Devo dire che non mi piace dover difedere così a lungo una posizione “di un altro”, che potebbe difendersi benissimo da sé.
Comunque dirò alcune cose valide anche “in generale”.
Noi (l'uomo in generale) siamo sempre pronti a fare classificazioni e a considerare “l'altro” diverso e inferiore, perché è nero, perché è pisano, perché è meridionale, perché non ha studiato, perché è dell'inter, perché è una donna (o un uomo), perché non sa il latino, perché non ha partecipato alla cogestione, perché non è di destra (di sinistra), perché è un professore, perché ...

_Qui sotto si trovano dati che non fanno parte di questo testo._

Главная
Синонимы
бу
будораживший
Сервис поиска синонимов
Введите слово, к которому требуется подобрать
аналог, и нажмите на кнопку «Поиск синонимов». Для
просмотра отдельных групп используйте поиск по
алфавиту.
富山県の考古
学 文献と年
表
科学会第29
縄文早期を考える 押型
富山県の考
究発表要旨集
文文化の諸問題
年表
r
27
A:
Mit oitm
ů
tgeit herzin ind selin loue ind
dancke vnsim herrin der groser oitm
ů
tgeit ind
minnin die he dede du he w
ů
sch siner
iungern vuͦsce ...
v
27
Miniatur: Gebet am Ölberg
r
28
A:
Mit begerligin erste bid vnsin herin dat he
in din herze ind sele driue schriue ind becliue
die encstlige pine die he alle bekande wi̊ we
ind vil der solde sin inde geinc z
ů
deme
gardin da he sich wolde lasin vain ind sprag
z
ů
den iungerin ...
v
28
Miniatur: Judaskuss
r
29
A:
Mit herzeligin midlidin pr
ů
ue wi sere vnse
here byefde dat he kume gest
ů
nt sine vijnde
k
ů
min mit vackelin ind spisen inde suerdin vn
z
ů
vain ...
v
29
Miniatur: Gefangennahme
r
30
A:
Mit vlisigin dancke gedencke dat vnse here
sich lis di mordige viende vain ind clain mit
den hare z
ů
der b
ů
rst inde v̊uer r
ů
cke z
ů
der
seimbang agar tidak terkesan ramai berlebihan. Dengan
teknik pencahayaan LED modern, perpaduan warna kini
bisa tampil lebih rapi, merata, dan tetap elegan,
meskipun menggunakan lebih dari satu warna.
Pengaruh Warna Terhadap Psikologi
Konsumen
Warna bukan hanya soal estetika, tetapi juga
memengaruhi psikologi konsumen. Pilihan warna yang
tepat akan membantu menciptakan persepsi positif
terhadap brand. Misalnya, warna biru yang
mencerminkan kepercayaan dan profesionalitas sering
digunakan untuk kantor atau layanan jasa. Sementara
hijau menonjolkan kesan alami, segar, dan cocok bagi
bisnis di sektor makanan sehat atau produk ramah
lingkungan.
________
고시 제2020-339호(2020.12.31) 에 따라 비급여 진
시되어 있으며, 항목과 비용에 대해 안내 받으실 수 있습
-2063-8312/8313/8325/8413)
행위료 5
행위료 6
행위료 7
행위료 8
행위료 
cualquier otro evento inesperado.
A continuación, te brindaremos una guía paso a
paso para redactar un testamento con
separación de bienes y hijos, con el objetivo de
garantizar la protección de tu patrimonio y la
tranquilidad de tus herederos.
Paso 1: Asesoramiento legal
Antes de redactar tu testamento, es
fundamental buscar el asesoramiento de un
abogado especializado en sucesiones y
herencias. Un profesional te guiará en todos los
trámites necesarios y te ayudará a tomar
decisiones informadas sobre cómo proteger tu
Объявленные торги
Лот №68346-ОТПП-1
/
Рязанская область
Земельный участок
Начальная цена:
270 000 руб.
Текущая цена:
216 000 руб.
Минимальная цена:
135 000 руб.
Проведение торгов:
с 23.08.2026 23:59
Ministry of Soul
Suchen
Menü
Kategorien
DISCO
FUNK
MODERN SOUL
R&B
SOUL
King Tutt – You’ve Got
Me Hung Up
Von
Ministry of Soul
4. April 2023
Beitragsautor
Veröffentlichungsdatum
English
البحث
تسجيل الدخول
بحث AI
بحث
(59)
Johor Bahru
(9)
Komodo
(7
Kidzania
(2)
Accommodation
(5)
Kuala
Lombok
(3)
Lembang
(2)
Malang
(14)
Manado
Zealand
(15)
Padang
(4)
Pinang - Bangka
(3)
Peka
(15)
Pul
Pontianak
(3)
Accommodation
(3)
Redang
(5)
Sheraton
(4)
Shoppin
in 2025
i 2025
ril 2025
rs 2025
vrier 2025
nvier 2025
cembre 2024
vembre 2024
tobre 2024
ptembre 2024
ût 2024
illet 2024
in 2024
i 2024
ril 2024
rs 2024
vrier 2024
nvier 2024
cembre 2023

e con mille scuse escludiamo gli altri, che, “si sa”, non pagano le tasse, non studiano, non sono puntuali, rubano, non sono seri, copiano, ...
sì, gli altri. Ma forse non abbiamo mai considerato abbastanza che noi siamo “gli altri” degli altri”, e ceh quello che pensiamo degli altri probabilmente dovrebbe valere anceh per noi ... oppure che probabilimente non vale nemmeno per gli altri.
Immaginatevi se io dovessi considerare di promuovere la crescita solo degli alunni “seri” (che studiano, non copiano, sono sinceri, ecc.), valutandoli col metodo di cui sopra ... beh, credo che allora sarebbe vero quello che la gente dice dei professori: che non fanno nulla.
Voglio dire che si esalta la parzialità della cogestione.
Poi mi sembra che continuiate a pensare che chi vuole cambiare la scuola sono tutti e soli quelli che hanno fatto la cogestione.
Io, invece, penso sia che fra i “cogestori” ci siano anche persone che hanno semplicemente scelto di non fare lezione,
sia che ci sono persone che realmente vogliono cambiare in meglio la scuola, anche fra coloro che sono contratri alla cogestione per principio (per esempio io) e fra chi è favorevole a molti punti della legge Gelmini.
Non fatevi ingannare dal chiasso: quasi tutti gli anni ci sono state frotte di studenti che hanno “manifestato”, occupato, sciperato, ecc., ma che tutti costoro abbiano davvero avuto a cuore le sorti della didattica ... beh, non lo credo davvero.
Ripeto: Emanuele il primo giorno iniziò l'assemblea con la sua classe, ma poi andò a fare “studio assistito” perché, mi disse, che non lo lasciavano parlare.
Conoscendolo non ho alun motivo di dubitarne.
lo accompagnai io, ma, mentre ci si andava, gli suggerii di provare a cambiare classe, proponendogli la 5^A. Lui acconsentì (ovviamente se non si fosse trovato bene sarebbe tornato allo studio assistito) e poi, dopo essere stato con la quinta, è tornato nella sua classe.
Per lui nella sua classe non fu facile parlare, come credo che non lo sia stato neppure per Federica, né per altri ... MA LA STORIA LA FANNO I VINCITORI, e queste cose, ancorché risapute, non si dicono, si lascia che “si perdano”.
QUOTE (Mê®ÇÜZ!س @ 12/11/2008, 10:57)
...Devo darle ragione: si è sempre impegnata a vivere la scuola in modo "non scolastico", ma ciò che traspariva era che lo facesse solo per un fatto puramente "estetico", senza una precisa cognizione di causa. ...
(devo dire che inizialmente pensavo che tu parlassi di me ... il “lei” è oggettivamente poco funzionale.) È davvero difficile sapere le motivazioni per cui uno fa una cosa, e si va su un tipo di valutazioni “delicate”;
io in genere, quando mi trovo a che fare con persone, situazioni o atteggiamenti che “non mi piacciono, ma senza niente di concreto, cerco di “non buttare via tutto”; e molto spesso mi sono trovato ad apprezzare “la sostanza” della cosa (per esempio in questa coestione).
Vi invito a fare altrettanto con Federica.
Poi molte cose non le so, per sempio non avevo la più pallida idea di quello che c'è fra te (Nicolò) e il Betti (pensa che non so neppure chi è la sua ragazza).
Cercate comunque di sapere quello che bolle “in commissione” e fate presente le vostre istanze ai vostri rappresentanti: la scuola va cambiata, e non ci si deve fermare per “banali” giudizi.